Further work will be done to secure other possible paths for Asian carp between the Mississippi watershed and Lake Erie. The use of underwater acoustics to repel fish will also be explored further.

Sandra Morrison, a staff scientist with the United States Geological Survey said, “In 2018, we are conducting pond trials at the USGS CERC (Columbia Environmental Research Center) to test new acoustic stimuli that have not previously been tested. These new sounds will then be tested in the Wabash River on wild fish. Two large-scale field applications of acoustic deterrents are also new for 2018. We will assist the (U.S.) Fish and Wildlife Service with the evaluation of a proprietary system in Kentucky, and start planning for the implementation of an acoustic deterrent system at Lock and Dam 19 on the Mississippi River.”
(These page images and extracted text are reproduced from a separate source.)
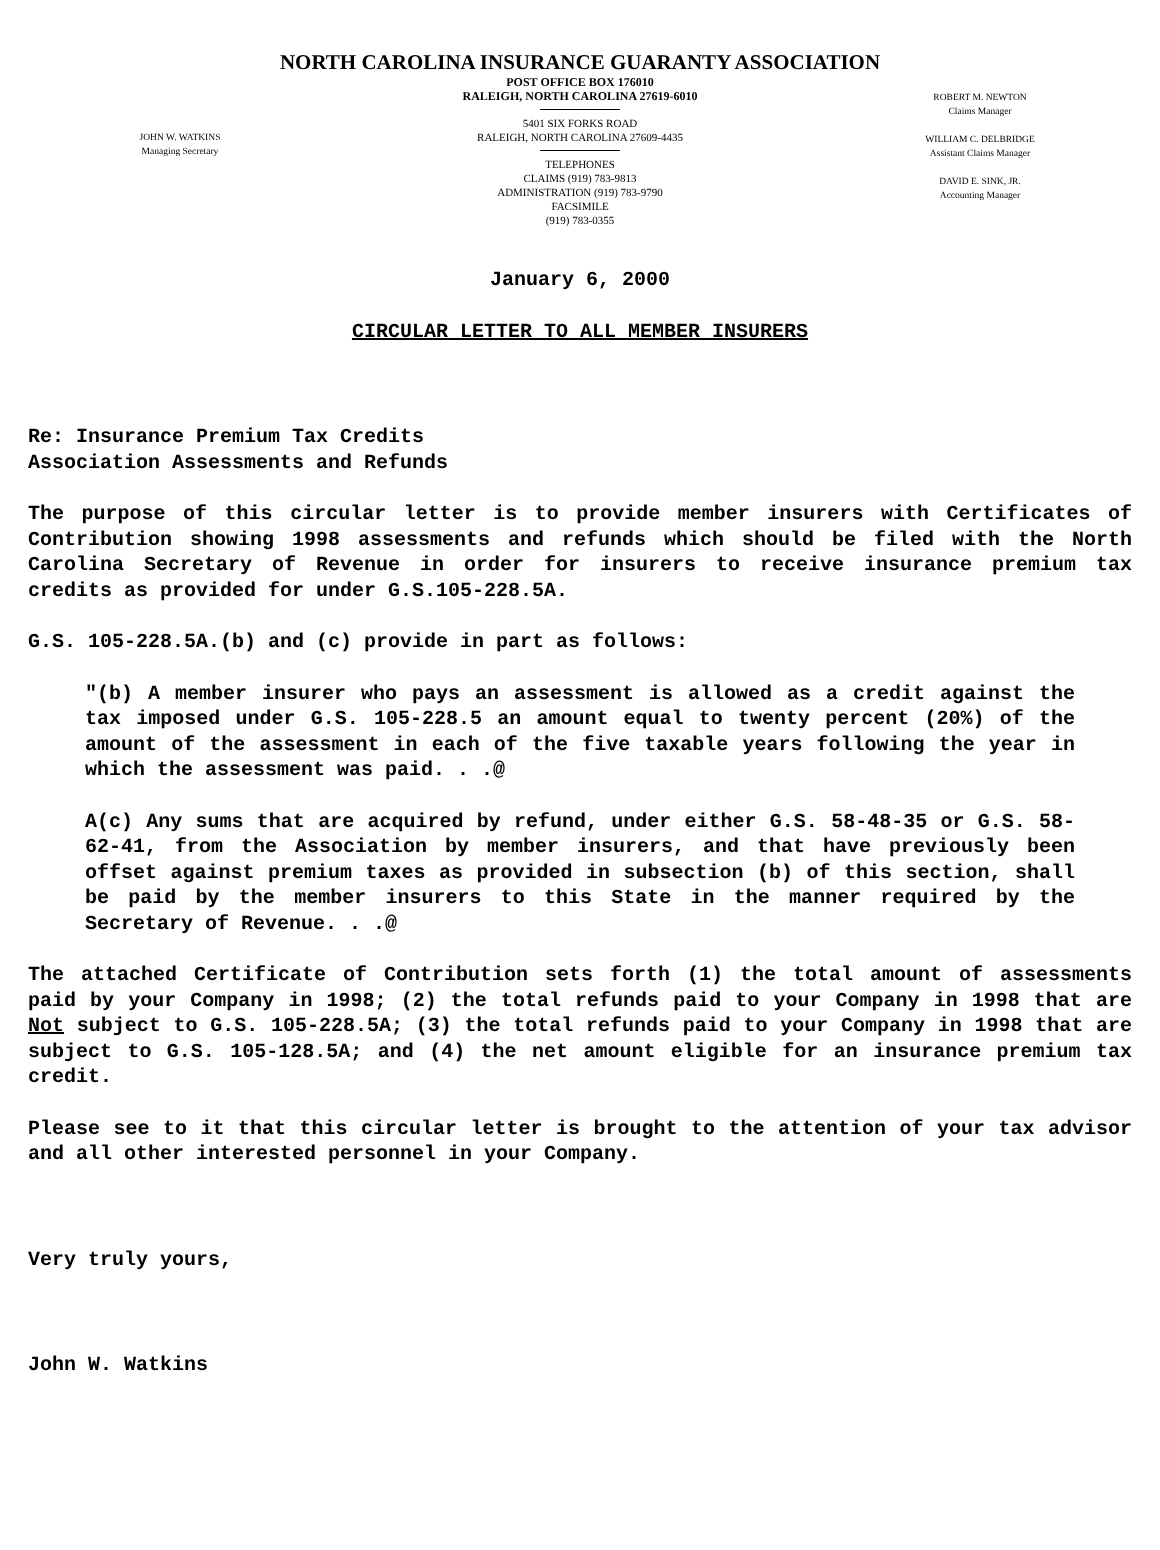NORTH CAROLINA INSURANCE GUARANTY ASSOCIATION
JOHN W. WATKINS
Managing Secretary
POST OFFICE BOX 176010
RALEIGH, NORTH CAROLINA 27619-6010
5401 SIX FORKS ROAD
RALEIGH, NORTH CAROLINA 27609-4435
TELEPHONES
CLAIMS (919) 783-9813
ADMINISTRATION (919) 783-9790
FACSIMILE
(919) 783-0355
ROBERT M. NEWTON
Claims Manager
WILLIAM C. DELBRIDGE
Assistant Claims Manager
DAVID E. SINK, JR.
Accounting Manager
January 6, 2000
CIRCULAR LETTER TO ALL MEMBER INSURERS
Re: Insurance Premium Tax Credits
Association Assessments and Refunds
The purpose of this circular letter is to provide member insurers with Certificates of Contribution showing 1998 assessments and refunds which should be filed with the North Carolina Secretary of Revenue in order for insurers to receive insurance premium tax credits as provided for under G.S.105-228.5A.
G.S. 105-228.5A.(b) and (c) provide in part as follows:
"(b) A member insurer who pays an assessment is allowed as a credit against the tax imposed under G.S. 105-228.5 an amount equal to twenty percent (20%) of the amount of the assessment in each of the five taxable years following the year in which the assessment was paid. . .@
A(c) Any sums that are acquired by refund, under either G.S. 58-48-35 or G.S. 58-62-41, from the Association by member insurers, and that have previously been offset against premium taxes as provided in subsection (b) of this section, shall be paid by the member insurers to this State in the manner required by the Secretary of Revenue. . .@
The attached Certificate of Contribution sets forth (1) the total amount of assessments paid by your Company in 1998; (2) the total refunds paid to your Company in 1998 that are Not subject to G.S. 105-228.5A; (3) the total refunds paid to your Company in 1998 that are subject to G.S. 105-128.5A; and (4) the net amount eligible for an insurance premium tax credit.
Please see to it that this circular letter is brought to the attention of your tax advisor and all other interested personnel in your Company.
Very truly yours,
John W. Watkins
Antimycin, a control agent delivered through micro-particle bait that silver and bighead carp will consume but native fish won’t, was tried in a limited field trial in 2017. Larger-scale trials will take place this year.

“We plan to conduct a larger field trial in 2018 in a location invaded by silver carp and bighead carp but with diverse native fish population still present. The 2018 trial will incorporate lessons learned from the first field trial with a research objective of improving the efficacy of this tool to remove silver carp and bighead carp,” Morrison said. “The 2018 field trial is also important in that it will allow us to collect data and information on the risk to native aquatic animals present during micro-particle application.”

Work on technologies used against grass carp will also be increased in response to the heightened threat to Lake Erie.

The 2018 plan is the foundation for the work of the ACRCC partnership — a collaboration of 27 U.S. and Canadian federal, state, provincial, and local agencies and organizations.